County: Dublin Site name: DUBLIN: Moore Street/Parnell Street
Sites and Monuments Record No.: N/A Licence number: 98E0357
Author: Edmond O’Donovan, Margaret Gowen & Co. Ltd.
Site type: House - 18th century
Period/Dating: Modern (AD 1750-AD 2000)
ITM: E 715647m, N 734862m
Latitude, Longitude (decimal degrees): 53.351317, -6.262920
Excavations were carried out on a block at the north-eastern corner of Moore Street and Parnell Street between January and April of 2003. Four principal phases of activity were identified.
The first phase was medieval, where a thin deposit of topsoil represented the cultivated lands either within or immediately outside the ‘Abbey Parke’ of St Mary’s Abbey. The second phase of activity relates to the use of the site as a brickfield. The brickfield is likely to have been associated with the construction of Sackville Mall by Luke Gardiner and dates from the first half of the 18th century. Some early buildings are likely to have been built fronting onto O’Rahilly Parade during this stage, such as a house with a triangular fireplace. The third and principal phase of activity on the site dated between 1750 and 1770, when the site was extensively built over with the construction of substantial Georgian houses fronting onto Parnell Street (formerly known as Great Britain Street); this involved the laying out of nine property plots running north–south, parallel to Moore Street and to O’Rahilly Parade (formerly known as Sackville Lane).
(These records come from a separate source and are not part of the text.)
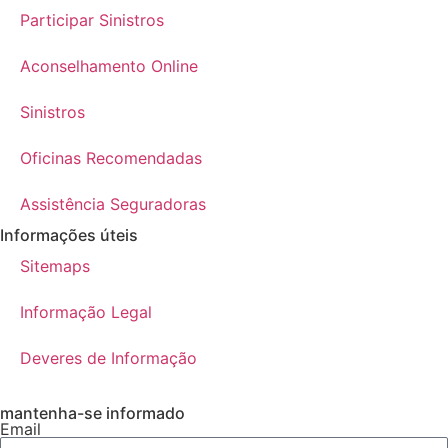
Participar Sinistros
Aconselhamento Online
Sinistros
Oficinas Recomendadas
Assistência Seguradoras
Informações úteis
Sitemaps
Informação Legal
Deveres de Informação
mantenha-se informado
Email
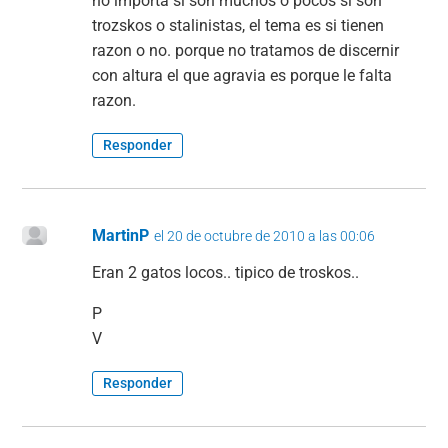
no importa si son muchos o pocos si son
trozskos o stalinistas, el tema es si tienen
razon o no. porque no tratamos de discernir
con altura el que agravia es porque le falta
razon.
Responder
MartinP
el 20 de octubre de 2010 a las 00:06
Eran 2 gatos locos.. tipico de troskos..
P
V
Responder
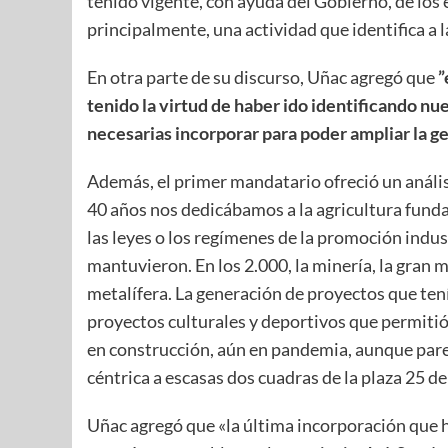
tenido vigente, con ayuda del Gobierno, de los
principalmente, una actividad que identifica a l
En otra parte de su discurso, Uñac agregó que
”
tenido la virtud de haber ido identificando n
necesarias incorporar para poder ampliar la ge
Además, el primer mandatario ofreció un anális
40 años nos dedicábamos a la agricultura fund
las leyes o los regímenes de la promoción indust
mantuvieron. En los 2.000, la minería, la gran m
metalífera. La generación de proyectos que tení
proyectos culturales y deportivos que permitió
en construcción, aún en pandemia, aunque parez
céntrica a escasas dos cuadras de la plaza 25 d
Uñac agregó que «la última incorporación que h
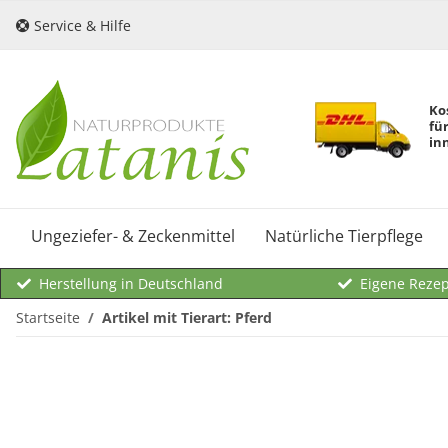
Service & Hilfe
Ko
fü
in
Ungeziefer- & Zeckenmittel
Natürliche Tierpflege
Herstellung in Deutschland
Eigene Reze
Startseite
Artikel mit Tierart: Pferd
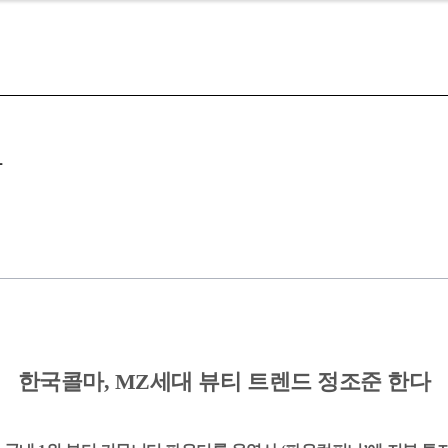
다
한국콜마, MZ세대 뷰티 트렌드 정조준 한다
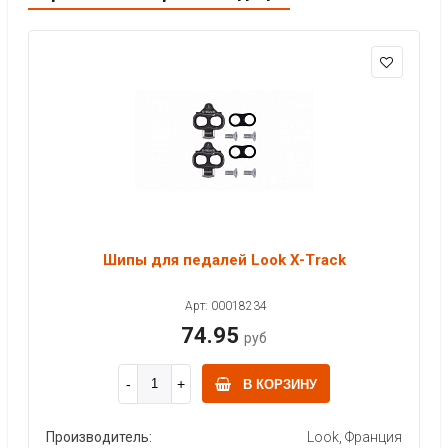
Шипы для педалей Look X-Track
Арт: 00018234
74.95
руб
В КОРЗИНУ
Производитель:
Look, Франция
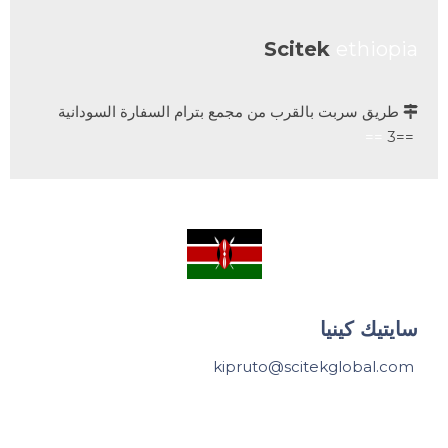
Scitek
ethiopia
طريق سربت بالقرب من مجمع بترام السفارة السودانية

==
==3
سايتيك كينيا
kipruto@scitekglobal.com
The final phase of activity relates to the occupation of the site down to the present day and includes alterations to the existing buildings and the piecemeal addition of new buildings within the site.
The site was developed in the mid-18th century by two developers, Nathaniel Clements and Robert Ball. Nos 58–66, fronting onto Parnell Street, were the first site plots to be laid out. These plots extended back the entire depth of the block from Parnell Street to Sackville Place, running in a north–south direction. The property development system utilised along Great Britain Street was one where speculative tradesmen constructed the house after purchasing the lease from larger developers, in this case the Gardiner family. A similar arrangement surrounds the construction of the house around Parnell Square (formerly Palace Row). Bartholomew Mosse acquired the lease of land at Parnell Square in 1748, opening pleasure gardens to the public in 1750 to fund the erection of the Rotunda Hospital, on which construction commenced in 1751. Speculative tradesmen who acquired formal property plots from the Mosse family from the mid-18th century onwards constructed many of the houses built around Parnell Square. No. 20 Parnell Square was built by the plumber T. Sherwood, who acquired the site in 1765 and completed the building in 1769. No. 21 was built by J. Reid, a bricklayer who acquired the site in 1760 and completed the building in 1771.
The remains of a number of property boundaries revealed on the site are consistent with those recorded on the early editions of the OS and John Rocque’s map of the city published in 1756. The principal buildings on the site appear to date from the early 1750s, when Robert Ball, a carpenter, built Nos 58, 59 and 61. The excavations and associated survey of the post-medieval walls on-site has highlighted the building continuity evident from Rocque’s time through to the 1980s.